Last year at this time, I met a friend who was approaching their one year “sober-versary” and in solidarity, not that they asked me to but out of respect I chose to spend January without taking a drink. A little difficult in my line of work but ended up being a quite humbling.
In the alcohol business, everyone knows how to have a good time. Everyone. I was personally so scared of alcohol because of my family history, I didn’t get drunk for the first time until I was 22. (Clearly I’ve made up for it) If you had told me 10 years ago I’d have anything to do with the alcohol business, I would have laughed you out of the room. I wanted to be a mom, raise kids in Indianapolis, and have a white picket fence, now I’m a business owner, I have no kids and don’t plan on it, and can’t see my life in anything other than the city. Funny how life changes isn’t it?
So now every January, I take the month to check in, get my body back in order after what is generally the hell month of December, and continue to make sure that I keep myself grounded in a world full of booze. I’d be lying if I said I don’t worry that going out all the time, the booze, the wine, the beer, won’t someday turn into something I need versus enjoy. Maybe it’s something everyone who has people with alcoholism close to them deal with and maybe it’s not but it’s something I need to do to keep my mind in check.

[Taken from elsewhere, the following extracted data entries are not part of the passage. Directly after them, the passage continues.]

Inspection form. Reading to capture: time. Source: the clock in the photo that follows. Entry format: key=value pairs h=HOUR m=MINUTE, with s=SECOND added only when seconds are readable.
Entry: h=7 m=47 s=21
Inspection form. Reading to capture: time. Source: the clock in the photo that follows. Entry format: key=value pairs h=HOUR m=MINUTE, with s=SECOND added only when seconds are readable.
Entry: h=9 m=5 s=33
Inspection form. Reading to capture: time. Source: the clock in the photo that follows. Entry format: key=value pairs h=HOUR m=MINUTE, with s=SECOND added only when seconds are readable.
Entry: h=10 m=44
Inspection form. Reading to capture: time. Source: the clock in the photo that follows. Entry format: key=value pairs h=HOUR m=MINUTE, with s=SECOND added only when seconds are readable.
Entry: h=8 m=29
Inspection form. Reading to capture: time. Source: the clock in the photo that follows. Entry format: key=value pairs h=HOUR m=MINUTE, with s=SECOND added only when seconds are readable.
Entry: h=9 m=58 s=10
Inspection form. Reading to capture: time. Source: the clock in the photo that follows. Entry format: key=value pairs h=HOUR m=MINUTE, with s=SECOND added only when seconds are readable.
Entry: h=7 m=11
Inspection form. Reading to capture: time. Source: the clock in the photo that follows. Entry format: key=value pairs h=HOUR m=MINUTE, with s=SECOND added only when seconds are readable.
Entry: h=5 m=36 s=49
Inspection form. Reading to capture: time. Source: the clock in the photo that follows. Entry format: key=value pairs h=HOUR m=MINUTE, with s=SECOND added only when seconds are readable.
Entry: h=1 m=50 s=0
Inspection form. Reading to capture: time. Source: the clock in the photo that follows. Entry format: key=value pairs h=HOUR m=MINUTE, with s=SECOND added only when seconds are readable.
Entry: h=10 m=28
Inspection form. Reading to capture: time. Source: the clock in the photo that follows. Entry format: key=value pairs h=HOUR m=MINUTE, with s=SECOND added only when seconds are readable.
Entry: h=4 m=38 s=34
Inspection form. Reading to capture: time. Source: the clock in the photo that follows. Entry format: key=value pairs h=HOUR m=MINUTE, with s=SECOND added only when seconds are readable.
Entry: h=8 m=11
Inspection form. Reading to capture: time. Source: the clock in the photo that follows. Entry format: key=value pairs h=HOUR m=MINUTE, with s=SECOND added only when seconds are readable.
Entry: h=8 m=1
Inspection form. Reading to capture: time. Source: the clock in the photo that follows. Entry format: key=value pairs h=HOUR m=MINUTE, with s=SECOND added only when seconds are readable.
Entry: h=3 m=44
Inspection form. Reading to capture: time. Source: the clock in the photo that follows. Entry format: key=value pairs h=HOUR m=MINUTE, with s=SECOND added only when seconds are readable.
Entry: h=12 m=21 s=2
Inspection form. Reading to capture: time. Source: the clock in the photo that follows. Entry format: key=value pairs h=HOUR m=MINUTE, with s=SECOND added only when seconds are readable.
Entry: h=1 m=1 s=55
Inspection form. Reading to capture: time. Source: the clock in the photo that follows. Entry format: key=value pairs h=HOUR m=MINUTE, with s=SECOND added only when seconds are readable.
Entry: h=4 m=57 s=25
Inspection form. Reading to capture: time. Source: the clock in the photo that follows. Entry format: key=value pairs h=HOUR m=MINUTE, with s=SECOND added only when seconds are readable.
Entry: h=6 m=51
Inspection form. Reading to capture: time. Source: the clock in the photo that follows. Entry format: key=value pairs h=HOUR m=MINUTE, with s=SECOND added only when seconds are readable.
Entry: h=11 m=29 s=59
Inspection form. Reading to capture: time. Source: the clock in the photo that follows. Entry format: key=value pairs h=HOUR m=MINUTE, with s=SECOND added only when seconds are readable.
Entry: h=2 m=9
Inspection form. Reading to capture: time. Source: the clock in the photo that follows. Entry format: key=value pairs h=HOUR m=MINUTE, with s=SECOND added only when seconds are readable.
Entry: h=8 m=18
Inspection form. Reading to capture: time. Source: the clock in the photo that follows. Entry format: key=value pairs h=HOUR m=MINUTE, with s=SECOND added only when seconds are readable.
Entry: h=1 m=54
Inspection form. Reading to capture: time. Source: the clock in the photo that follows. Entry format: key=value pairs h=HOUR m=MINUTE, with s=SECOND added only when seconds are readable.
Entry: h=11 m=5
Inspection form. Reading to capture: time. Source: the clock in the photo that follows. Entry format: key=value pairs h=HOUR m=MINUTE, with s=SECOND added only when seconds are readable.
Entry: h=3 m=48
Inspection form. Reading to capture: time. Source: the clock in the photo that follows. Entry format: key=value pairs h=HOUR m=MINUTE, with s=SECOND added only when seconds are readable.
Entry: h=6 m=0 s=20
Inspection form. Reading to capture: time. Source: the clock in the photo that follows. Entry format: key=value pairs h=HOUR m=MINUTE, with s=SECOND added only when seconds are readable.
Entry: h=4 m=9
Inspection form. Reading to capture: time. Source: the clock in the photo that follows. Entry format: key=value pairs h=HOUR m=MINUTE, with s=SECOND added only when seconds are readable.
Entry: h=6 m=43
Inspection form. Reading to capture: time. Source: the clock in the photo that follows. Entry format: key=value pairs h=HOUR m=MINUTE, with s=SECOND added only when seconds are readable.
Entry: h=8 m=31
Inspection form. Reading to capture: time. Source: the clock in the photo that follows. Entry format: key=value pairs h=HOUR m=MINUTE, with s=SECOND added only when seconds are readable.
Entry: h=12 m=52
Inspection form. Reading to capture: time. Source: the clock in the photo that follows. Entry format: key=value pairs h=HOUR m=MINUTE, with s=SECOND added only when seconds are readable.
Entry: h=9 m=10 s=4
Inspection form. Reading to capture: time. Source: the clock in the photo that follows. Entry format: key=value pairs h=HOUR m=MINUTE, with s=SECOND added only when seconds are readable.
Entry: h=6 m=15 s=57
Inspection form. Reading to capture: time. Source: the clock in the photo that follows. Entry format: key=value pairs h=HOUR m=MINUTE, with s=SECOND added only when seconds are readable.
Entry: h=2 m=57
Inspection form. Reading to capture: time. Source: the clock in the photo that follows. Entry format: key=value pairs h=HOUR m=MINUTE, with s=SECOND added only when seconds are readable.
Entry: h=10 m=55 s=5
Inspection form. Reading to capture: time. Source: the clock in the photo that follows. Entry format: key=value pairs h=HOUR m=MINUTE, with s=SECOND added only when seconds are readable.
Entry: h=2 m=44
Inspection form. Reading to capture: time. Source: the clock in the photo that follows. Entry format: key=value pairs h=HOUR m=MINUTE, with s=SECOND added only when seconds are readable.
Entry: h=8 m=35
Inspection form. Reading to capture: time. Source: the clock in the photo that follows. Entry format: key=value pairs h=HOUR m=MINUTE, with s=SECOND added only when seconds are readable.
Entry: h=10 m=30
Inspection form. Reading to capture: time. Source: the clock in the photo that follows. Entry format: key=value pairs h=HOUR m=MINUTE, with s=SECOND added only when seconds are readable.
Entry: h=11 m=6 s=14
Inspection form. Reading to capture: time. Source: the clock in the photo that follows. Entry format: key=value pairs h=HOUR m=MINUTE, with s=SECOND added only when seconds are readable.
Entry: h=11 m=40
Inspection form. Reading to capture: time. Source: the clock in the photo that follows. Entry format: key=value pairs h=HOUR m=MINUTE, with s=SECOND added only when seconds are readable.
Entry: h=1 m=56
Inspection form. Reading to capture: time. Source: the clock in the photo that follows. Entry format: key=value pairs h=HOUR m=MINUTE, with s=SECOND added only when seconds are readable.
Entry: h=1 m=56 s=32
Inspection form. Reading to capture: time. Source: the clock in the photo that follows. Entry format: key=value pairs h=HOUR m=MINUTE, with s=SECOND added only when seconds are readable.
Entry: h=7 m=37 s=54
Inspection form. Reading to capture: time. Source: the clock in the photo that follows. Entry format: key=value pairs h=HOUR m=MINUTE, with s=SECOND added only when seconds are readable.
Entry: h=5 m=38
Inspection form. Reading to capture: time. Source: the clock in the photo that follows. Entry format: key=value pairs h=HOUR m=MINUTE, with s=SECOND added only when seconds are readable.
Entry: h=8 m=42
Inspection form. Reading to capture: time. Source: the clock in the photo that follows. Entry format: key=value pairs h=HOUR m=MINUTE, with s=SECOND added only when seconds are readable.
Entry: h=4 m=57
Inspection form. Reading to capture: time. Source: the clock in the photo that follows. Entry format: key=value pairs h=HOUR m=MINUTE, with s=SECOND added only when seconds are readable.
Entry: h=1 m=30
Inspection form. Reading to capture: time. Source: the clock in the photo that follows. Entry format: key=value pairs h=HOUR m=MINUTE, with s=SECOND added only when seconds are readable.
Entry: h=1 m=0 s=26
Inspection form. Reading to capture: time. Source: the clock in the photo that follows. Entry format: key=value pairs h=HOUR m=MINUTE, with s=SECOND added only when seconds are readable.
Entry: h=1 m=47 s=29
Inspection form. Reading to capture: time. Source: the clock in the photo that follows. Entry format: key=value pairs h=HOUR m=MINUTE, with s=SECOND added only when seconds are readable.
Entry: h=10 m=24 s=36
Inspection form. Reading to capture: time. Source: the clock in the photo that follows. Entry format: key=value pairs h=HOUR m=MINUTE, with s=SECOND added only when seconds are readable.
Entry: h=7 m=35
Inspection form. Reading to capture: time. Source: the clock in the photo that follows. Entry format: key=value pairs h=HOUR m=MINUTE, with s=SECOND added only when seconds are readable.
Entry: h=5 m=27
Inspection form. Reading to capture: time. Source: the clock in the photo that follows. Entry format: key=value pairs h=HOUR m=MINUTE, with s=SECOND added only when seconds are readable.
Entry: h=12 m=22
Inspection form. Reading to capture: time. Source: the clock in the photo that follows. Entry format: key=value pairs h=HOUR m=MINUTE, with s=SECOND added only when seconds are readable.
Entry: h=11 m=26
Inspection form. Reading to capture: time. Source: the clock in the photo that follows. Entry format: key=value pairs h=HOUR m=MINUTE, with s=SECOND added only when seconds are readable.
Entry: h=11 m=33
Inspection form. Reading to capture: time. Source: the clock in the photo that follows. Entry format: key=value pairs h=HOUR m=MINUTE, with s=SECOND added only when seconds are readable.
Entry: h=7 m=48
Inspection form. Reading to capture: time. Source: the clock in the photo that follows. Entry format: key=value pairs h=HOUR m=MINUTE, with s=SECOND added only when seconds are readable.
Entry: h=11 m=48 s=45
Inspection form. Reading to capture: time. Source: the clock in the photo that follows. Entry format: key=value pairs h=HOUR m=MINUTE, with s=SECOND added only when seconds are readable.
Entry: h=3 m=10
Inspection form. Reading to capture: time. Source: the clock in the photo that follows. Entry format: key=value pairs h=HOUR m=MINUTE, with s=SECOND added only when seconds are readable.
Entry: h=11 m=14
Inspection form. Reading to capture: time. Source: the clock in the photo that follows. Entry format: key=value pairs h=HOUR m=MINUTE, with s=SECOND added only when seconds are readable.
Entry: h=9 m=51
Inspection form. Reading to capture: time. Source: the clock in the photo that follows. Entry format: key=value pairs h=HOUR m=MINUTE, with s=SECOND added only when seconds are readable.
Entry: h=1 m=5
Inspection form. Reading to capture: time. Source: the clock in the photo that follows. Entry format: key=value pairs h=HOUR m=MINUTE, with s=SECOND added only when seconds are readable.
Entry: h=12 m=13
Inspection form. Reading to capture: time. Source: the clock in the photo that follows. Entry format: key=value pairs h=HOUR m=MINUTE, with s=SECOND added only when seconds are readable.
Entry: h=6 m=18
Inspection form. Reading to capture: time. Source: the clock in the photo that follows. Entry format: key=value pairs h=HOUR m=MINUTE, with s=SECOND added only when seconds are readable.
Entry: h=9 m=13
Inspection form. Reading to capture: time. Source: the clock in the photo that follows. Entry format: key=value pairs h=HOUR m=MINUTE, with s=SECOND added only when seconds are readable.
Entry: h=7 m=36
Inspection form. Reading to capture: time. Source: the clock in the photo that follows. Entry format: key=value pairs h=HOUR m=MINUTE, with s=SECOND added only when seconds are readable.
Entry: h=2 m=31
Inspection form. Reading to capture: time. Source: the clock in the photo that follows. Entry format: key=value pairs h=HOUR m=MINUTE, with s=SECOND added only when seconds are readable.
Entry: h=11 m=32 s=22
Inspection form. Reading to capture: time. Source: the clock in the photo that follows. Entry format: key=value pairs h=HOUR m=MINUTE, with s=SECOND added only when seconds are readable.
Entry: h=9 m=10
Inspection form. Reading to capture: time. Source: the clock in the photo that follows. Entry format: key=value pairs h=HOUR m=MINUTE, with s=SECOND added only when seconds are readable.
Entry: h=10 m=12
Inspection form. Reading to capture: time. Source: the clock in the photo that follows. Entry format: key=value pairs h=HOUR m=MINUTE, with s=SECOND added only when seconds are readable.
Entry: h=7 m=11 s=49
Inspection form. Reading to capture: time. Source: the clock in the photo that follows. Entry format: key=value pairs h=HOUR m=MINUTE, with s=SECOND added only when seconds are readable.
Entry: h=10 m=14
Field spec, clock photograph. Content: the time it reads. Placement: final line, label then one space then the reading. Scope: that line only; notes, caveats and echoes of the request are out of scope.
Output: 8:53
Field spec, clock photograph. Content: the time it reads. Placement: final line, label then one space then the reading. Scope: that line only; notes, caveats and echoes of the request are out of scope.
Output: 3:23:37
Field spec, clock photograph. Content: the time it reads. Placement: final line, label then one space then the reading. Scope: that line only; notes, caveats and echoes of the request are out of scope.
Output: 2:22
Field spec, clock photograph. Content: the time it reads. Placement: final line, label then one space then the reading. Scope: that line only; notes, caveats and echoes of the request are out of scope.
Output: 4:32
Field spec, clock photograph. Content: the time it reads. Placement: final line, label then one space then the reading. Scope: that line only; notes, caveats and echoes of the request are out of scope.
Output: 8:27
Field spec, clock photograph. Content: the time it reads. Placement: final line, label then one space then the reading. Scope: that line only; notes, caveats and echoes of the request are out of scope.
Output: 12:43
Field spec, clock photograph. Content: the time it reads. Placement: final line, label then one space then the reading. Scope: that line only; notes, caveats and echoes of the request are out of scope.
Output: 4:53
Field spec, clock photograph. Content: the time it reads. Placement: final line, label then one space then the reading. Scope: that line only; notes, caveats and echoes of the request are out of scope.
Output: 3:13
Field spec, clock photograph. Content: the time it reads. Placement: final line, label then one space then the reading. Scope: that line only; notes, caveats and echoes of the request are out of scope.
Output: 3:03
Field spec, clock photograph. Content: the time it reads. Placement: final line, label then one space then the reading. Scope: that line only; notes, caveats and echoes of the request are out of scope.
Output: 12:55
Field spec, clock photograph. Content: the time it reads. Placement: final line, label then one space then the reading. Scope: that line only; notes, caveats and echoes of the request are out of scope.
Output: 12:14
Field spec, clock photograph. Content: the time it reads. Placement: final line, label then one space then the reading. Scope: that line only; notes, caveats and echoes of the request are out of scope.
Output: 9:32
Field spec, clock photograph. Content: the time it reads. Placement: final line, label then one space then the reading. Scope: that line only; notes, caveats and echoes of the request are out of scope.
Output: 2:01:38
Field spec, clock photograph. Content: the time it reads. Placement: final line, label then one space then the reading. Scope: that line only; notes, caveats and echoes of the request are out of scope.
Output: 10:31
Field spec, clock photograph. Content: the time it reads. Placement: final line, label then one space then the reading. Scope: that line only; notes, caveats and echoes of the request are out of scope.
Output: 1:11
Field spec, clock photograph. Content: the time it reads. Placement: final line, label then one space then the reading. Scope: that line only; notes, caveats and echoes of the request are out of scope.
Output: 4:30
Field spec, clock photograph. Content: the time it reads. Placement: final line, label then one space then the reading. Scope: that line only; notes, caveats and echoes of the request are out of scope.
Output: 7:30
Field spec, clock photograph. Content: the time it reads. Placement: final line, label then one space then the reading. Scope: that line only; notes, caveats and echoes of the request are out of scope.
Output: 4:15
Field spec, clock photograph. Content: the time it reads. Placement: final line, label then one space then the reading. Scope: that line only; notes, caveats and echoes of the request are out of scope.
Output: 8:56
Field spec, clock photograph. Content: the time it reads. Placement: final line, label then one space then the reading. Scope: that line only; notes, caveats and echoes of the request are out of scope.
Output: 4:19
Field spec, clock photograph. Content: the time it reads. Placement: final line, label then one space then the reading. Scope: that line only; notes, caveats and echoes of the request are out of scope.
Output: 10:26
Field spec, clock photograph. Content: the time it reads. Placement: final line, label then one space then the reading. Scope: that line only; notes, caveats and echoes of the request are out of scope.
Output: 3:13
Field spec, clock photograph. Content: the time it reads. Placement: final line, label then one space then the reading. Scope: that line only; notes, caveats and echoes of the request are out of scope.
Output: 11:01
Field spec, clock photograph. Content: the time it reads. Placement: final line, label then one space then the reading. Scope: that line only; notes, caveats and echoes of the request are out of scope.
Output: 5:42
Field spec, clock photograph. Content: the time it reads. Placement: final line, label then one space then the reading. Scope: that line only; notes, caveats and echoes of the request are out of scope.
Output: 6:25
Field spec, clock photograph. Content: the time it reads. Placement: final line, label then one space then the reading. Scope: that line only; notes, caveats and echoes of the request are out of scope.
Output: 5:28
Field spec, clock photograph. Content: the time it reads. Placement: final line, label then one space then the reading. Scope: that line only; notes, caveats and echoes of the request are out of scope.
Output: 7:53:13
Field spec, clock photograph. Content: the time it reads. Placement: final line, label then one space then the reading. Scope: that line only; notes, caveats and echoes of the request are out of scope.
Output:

What I also realize is that doing that keeps me on a healthier path. So many people in my industry don’t want to admit something is more than just drinking for fun or for work, but our industry perpetuates it. Though until someone is ready to admit that, they will continue to go out, have “fun”, and drink until they hit rock bottom but it takes a really strong person to realize and admit that. It takes an even stronger person to maintain sobriety. This isn’t supposed to be a PSA but sometimes its just smart to “check yo self before you wreck yo self”. And to everyone out there that is struggling, to those staying sober even though it’s tough, I applaud you. So cheers to a happy and healthy new year!